В тот же миг шелохнулась муаровая ткань, но этого никто не заметил. В тот же миг небесные хляби сотрясло оглушительное эхо, но его никто не услышал. В тот же миг в великую книгу судеб было вписано еще одно слово, но его никто не разобрал.
— Я люблю изумляться, сударь, и благодарю вас за желание доставить мне это удовольствие, - ответил незнакомец. Затем он представился Жаном-Батистом Годеном де Сент-Круа - капитаном кавалерии полка Траси, уроженцем Монтобана и побочным ребенком из добропорядочной гасконской семьи. Клеман пригласил его на следующей неделе в гости.
— Какой сегодня день? - рассеянно спросила Мари-Мадлен у Масетты, ставившей хозяйке ежедневный клистир.
— Думаю, четверг, барышня. Но я точно знаю, что сегодня - тринадцатый лунный день, когда дети рождаются хромыми и когда не след хворать. Этот день под несчастливым знаком, так что негоже начинать никаких новых дел...
— Ты так считаешь? - переспросила с безотчетной тревогой Мари-Мадлен, тут же об этом забыв.
Она писала вечером письмо, когда Клеман передал записку: ему бы очень хотелось познакомить ее с одним господином, который как раз зашел в гости. Если у нее есть желание, пусть спускается запросто и без всяких церемоний.
— Скажи господину де Бренвилье, что я сейчас приду, - велела она лакею, дописала письмо, не спеша закрыла чернильницу, а затем, прихватив с собой подсвечник, направилась к лестнице.

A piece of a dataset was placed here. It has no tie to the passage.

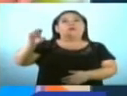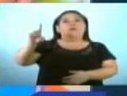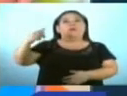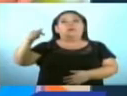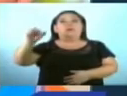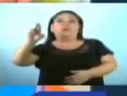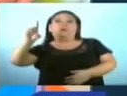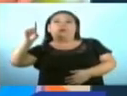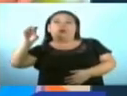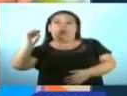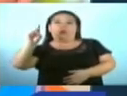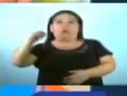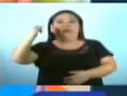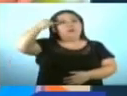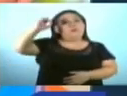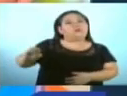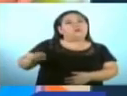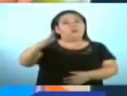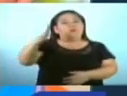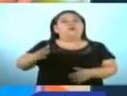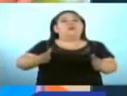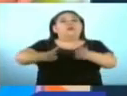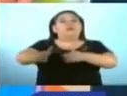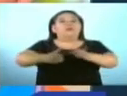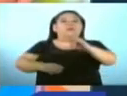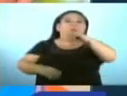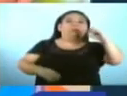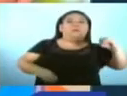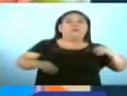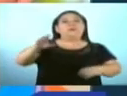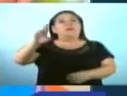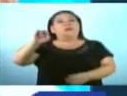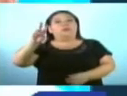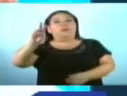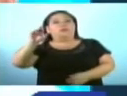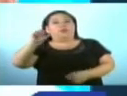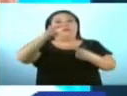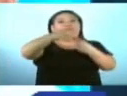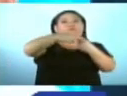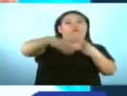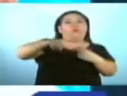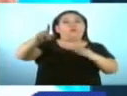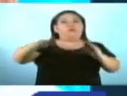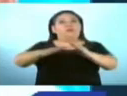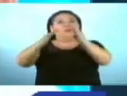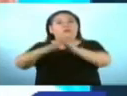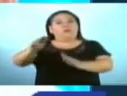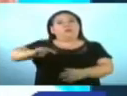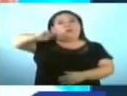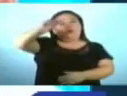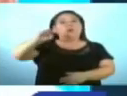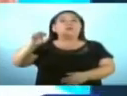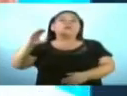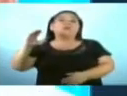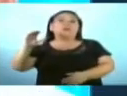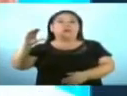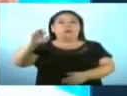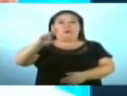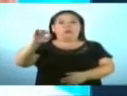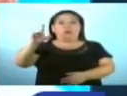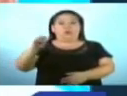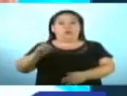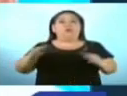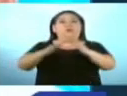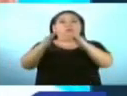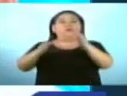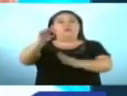Nuevas Ideas y en Aguachapán Norte, Darwin Regalado de Nuevas Ideas. En Santa Ana Centro, Gustavo Acevedo de Nuevas Ideas.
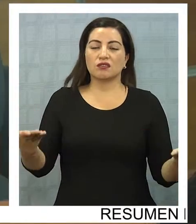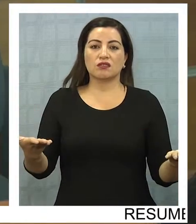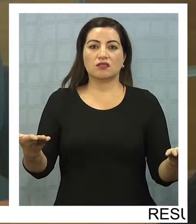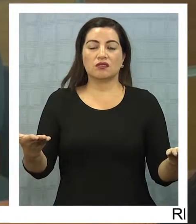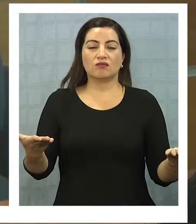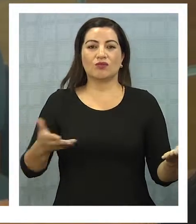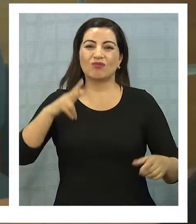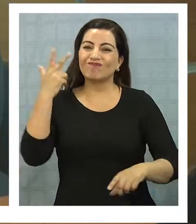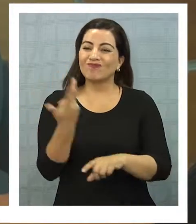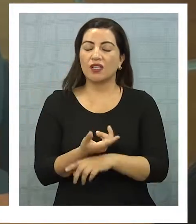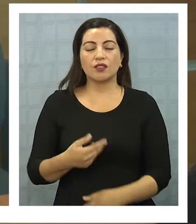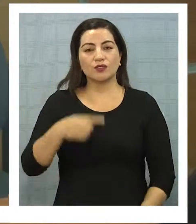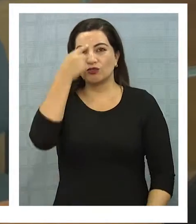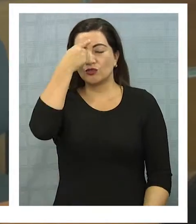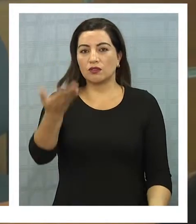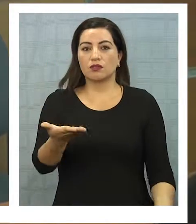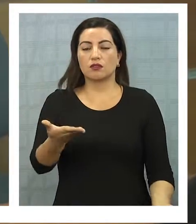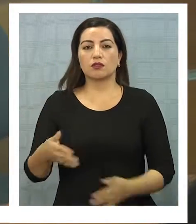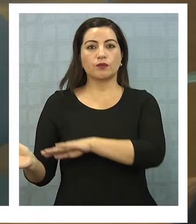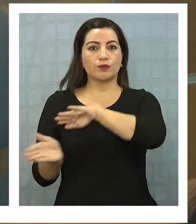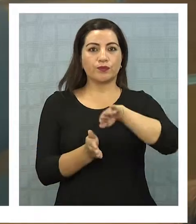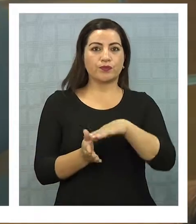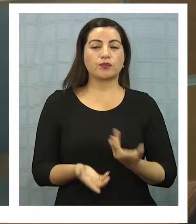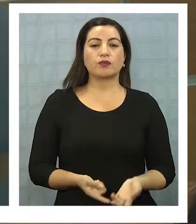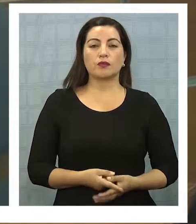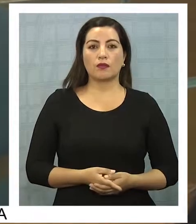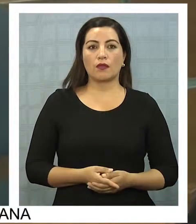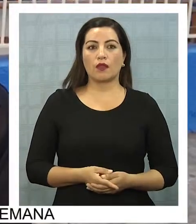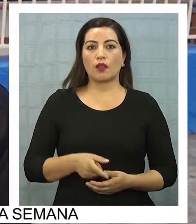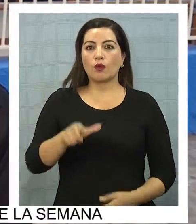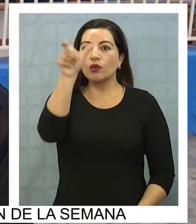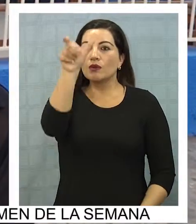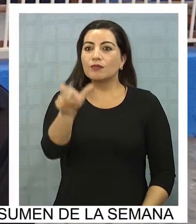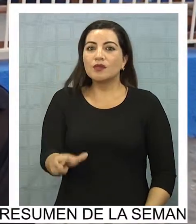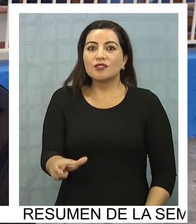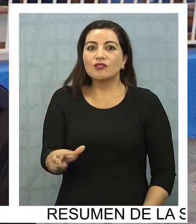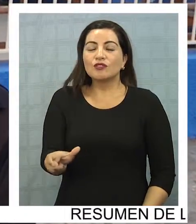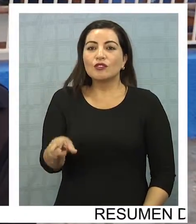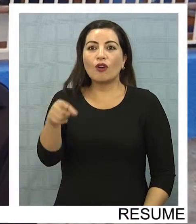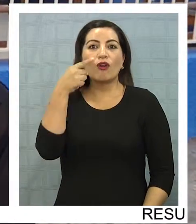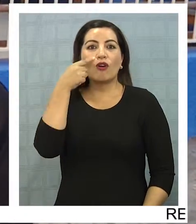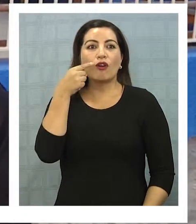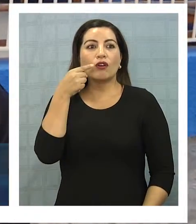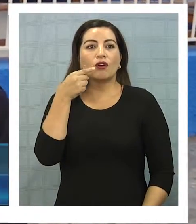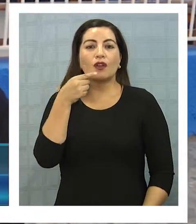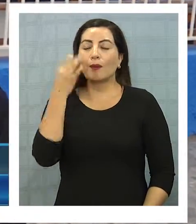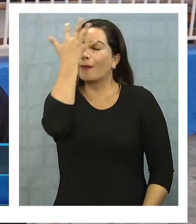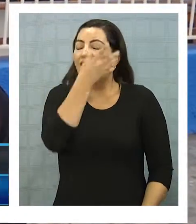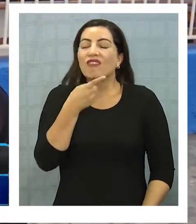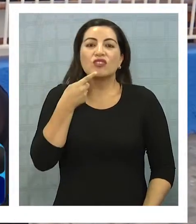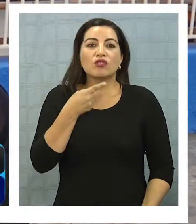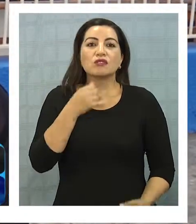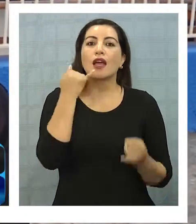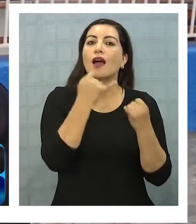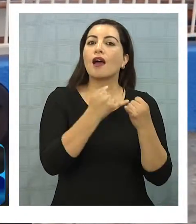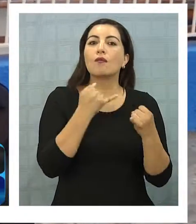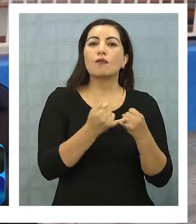nos resultó absurdo. Una persona tan maravillosa como era él, tan amigo de sus amigos,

Они узнали друг друга мгновенно и молча встали лицом к лицу, словно предмет и зеркало (правда, не зная, кто из них что) и не видя вокруг ничего, кроме своего визави. Она отражалась в нем, одетом в доверху застегнутый серый камзол с огненными бантами, а он - в ней, в ее плоском, без единой тени лице цвета слоновой кости и терявшихся в темноте за спиной волосах; отражался в широкой ярко-красной робе, расходившейся гладким куполом под черным бархатным корсетом, а тем временем ее рука смыкалась над свечой темной раковиной, пронизанной розовыми и пурпурными прожилками, хрящиками и лепестками злаков, - пальчатым моллюском какой-то неведомой породы. Такой увидела себя Мари-Мадлен в глазах стоявшего перед ней мужчины в тринадцатый лунный день марта 1659 года...
Годен де Сент-Круа и его жена были людьми скромного достатка. Они занимали два обветшалых этажа в старом особняке фе-канских аббатов на улице Отфёй, и карету им заменял скверный маленький портшез, от которого отказывались один за другим все носильщики. Увязшая в долгах супружеская чета вела невероятно расточительную жизнь, на которую не хватило бы никакого дохода. Чтобы хоть как-то улучшить положение, Сент-Круа снял в Амбу-азском тупике комнату под алхимическую лабораторию, и, мечтая добыть золото, предавался дорогостоящим экспериментам, лишь приближавшим его разорение. Элизабет де Сент-Круа, дочь цирюльника и по совместительству хирурга, была немного старше мужа: очень худая, с неопределенного цвета волосами, слишком длинным носом и кривым ртом. Красивыми были только глаза, напоминавшие мокрые каштаны. Несмотря на полнейшее невежество, она отличалась своеобразным изяществом. Чрезвычайно пассивная, но при этом алчная (что объяснялось почти нищенским положением, не служившим, впрочем, помехой для оголтелого мотовства), Элизабет даже не пыталась предотвратить неминуемую катастрофу.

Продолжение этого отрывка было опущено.